Monarch (Danaus plexippus)
The Monarch is a milkweed butterfly (subfamily Danainae), in the family Nymphalidae. It is perhaps the best known of all butterflies. It is also found in New Zealand and Australia, where it is also known as the wanderer butterfly. In Europe it is resident in the Canary Islands and Madeira, and is found as a migrant in Russia, Azores, Sweden and Spain. Its wings feature an easily recognizable orange and black pattern, with a wingspan of 8.9 10.2 centimetres (3.5 - 4 in).

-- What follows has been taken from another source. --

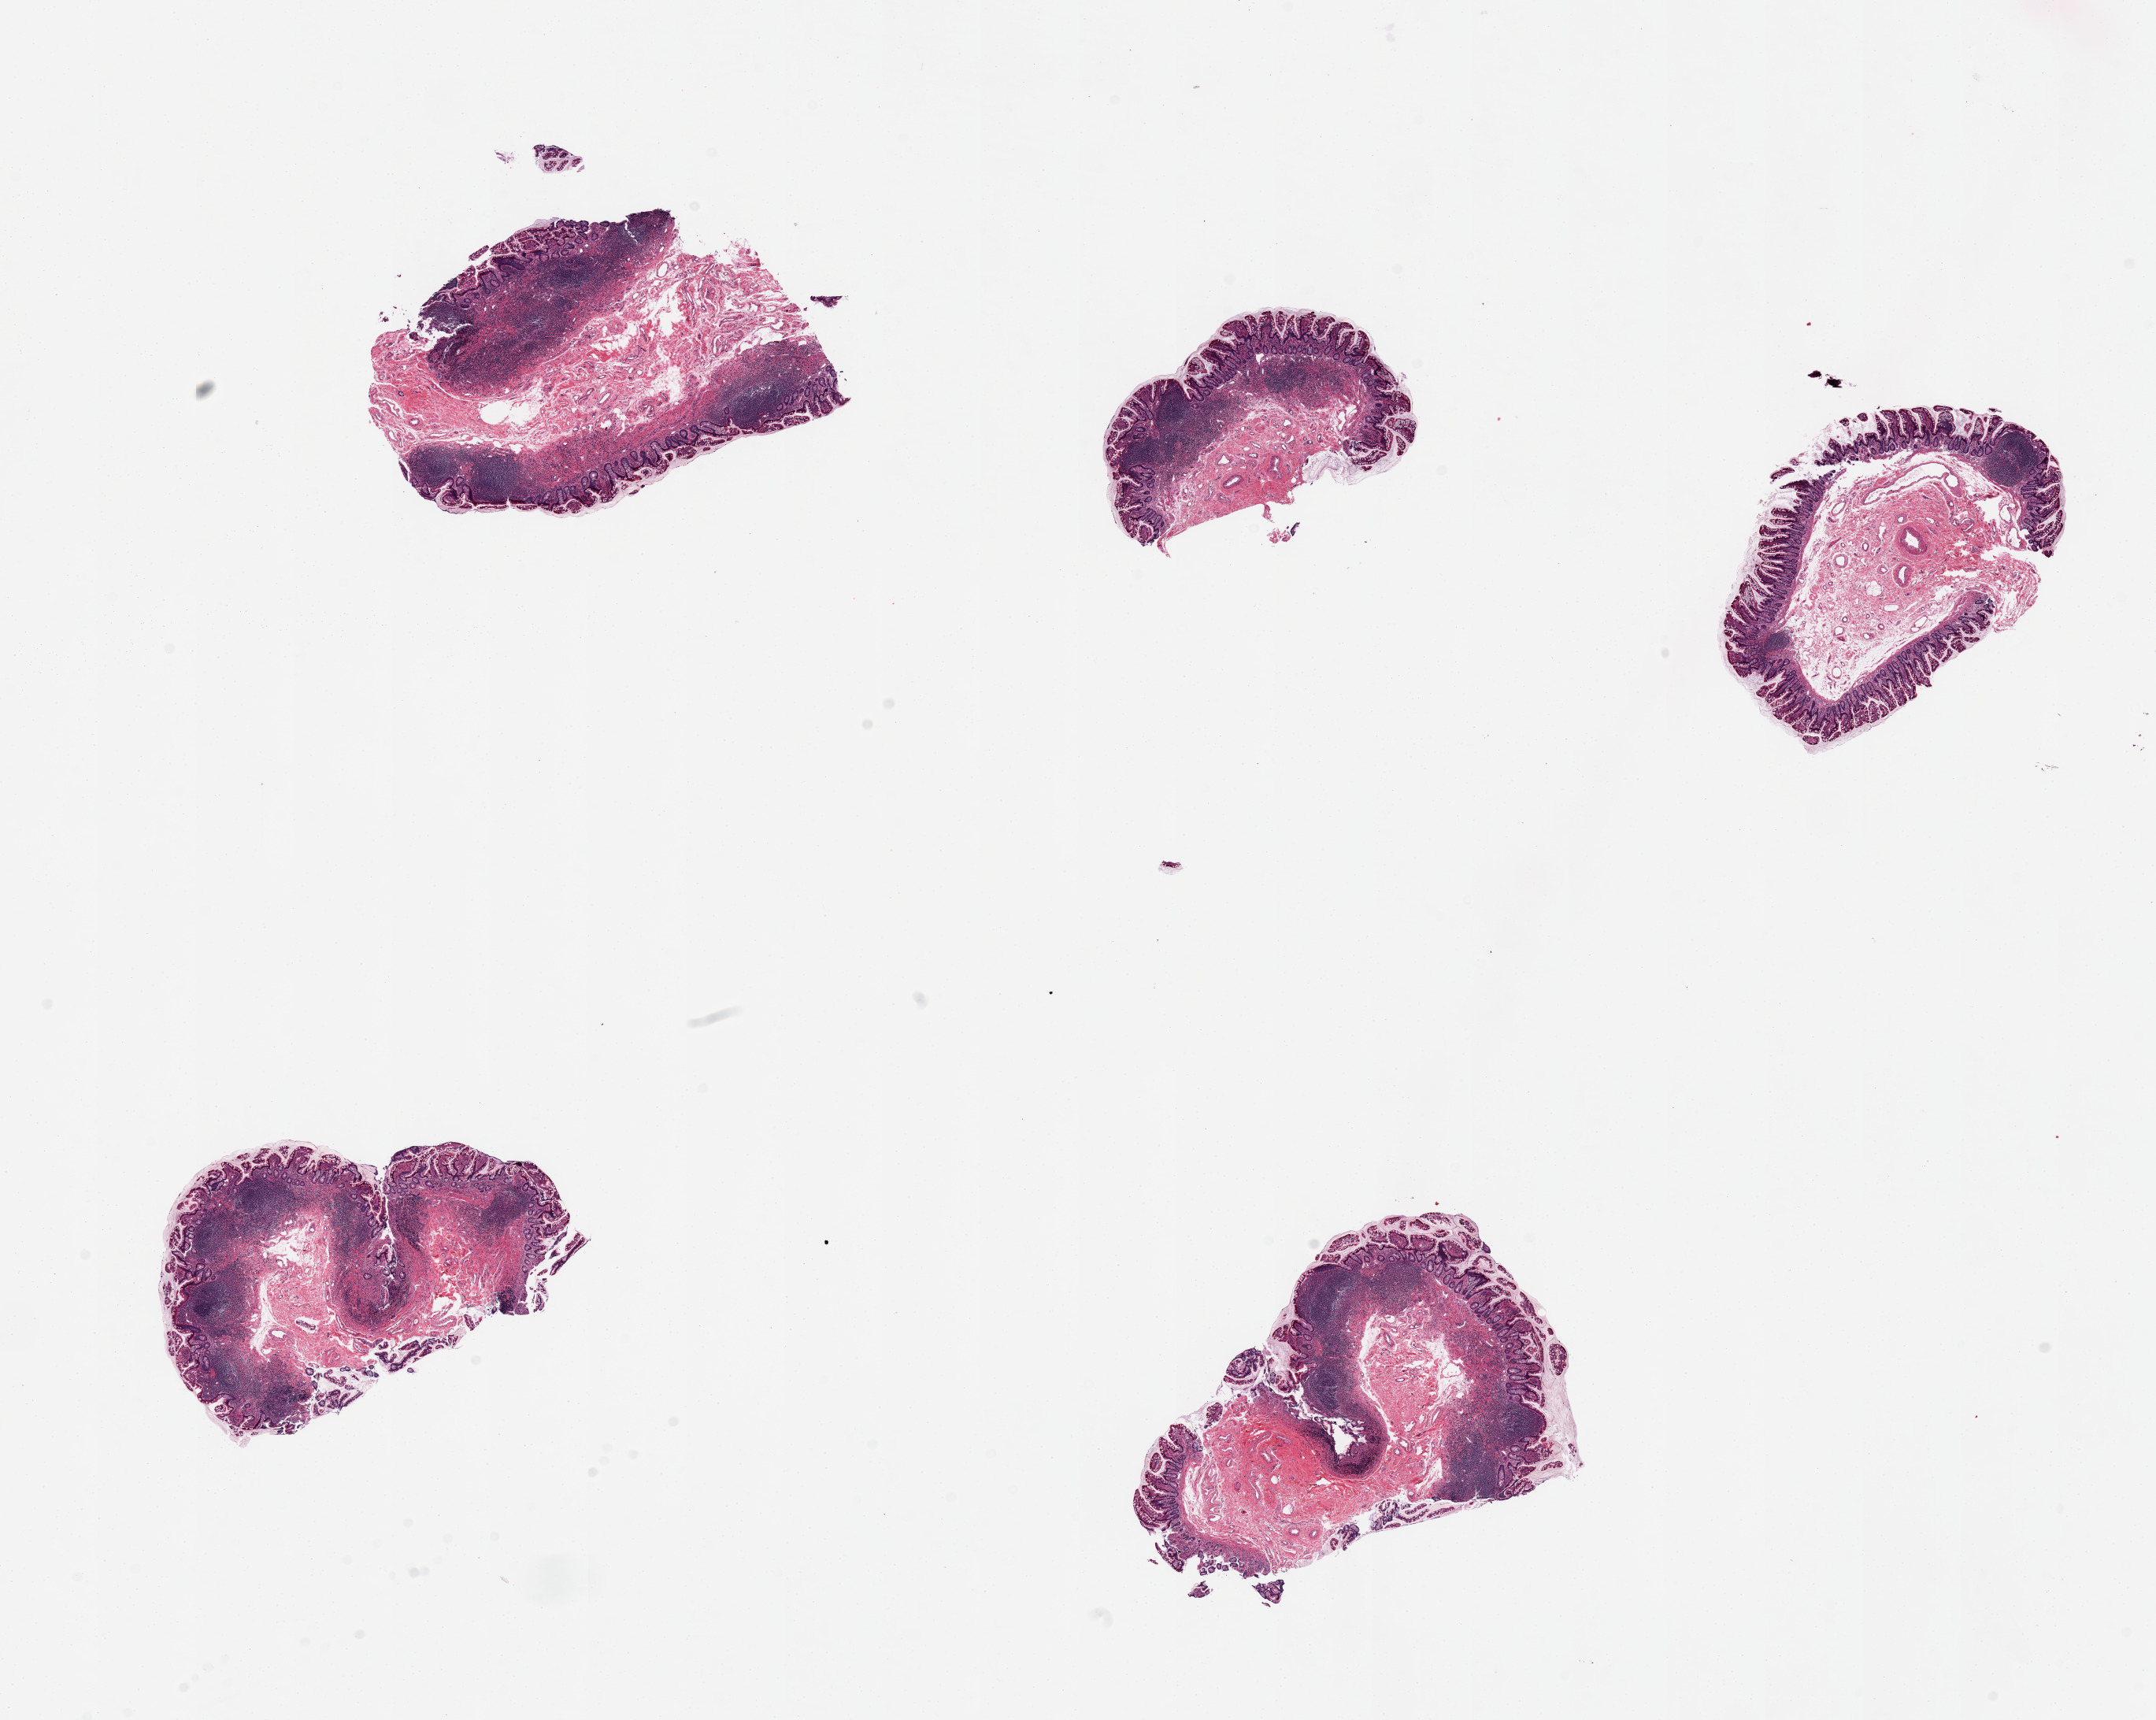
Whole-slide image, haematoxylin and eosin stain — whole scanned area (about 21.7 x 17.3 mm) shown as a low-resolution overview, PAXgene-fixed paraffin-embedded (PFPE) section, section of ileum (target tissue), tissue donor sample. Male donor.
* review note (as recorded): 5 pieces; abundant lymphoid tissue; well dissected, well preserved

Female monarchs have darker veins on their wings, and the males have a black patch of sex-scales in the center of each hindwing from which pheromones are released. Males are also slightly larger.
Monarch butterflies are one of the few insects capable of making transatlantic crossings. They are becoming more common in Bermuda due to increased usage of milkweed as an ornamental plant in flower gardens. A few monarchs turn up in the far southwest of Great Britain in years when the wind conditions are right. Monarchs can also be found in New Zealand and in Hawaii.
Monarch butterflies are poisonous or distasteful to birds because of milkweed poison stored by the caterpillar stage; their bright colors are warning colors. During hibernation monarch butterflies sometimes suffer losses because hungry birds pick through them looking for the butterflies with the least amount of the poison onboard, but in the process killing those that they reject.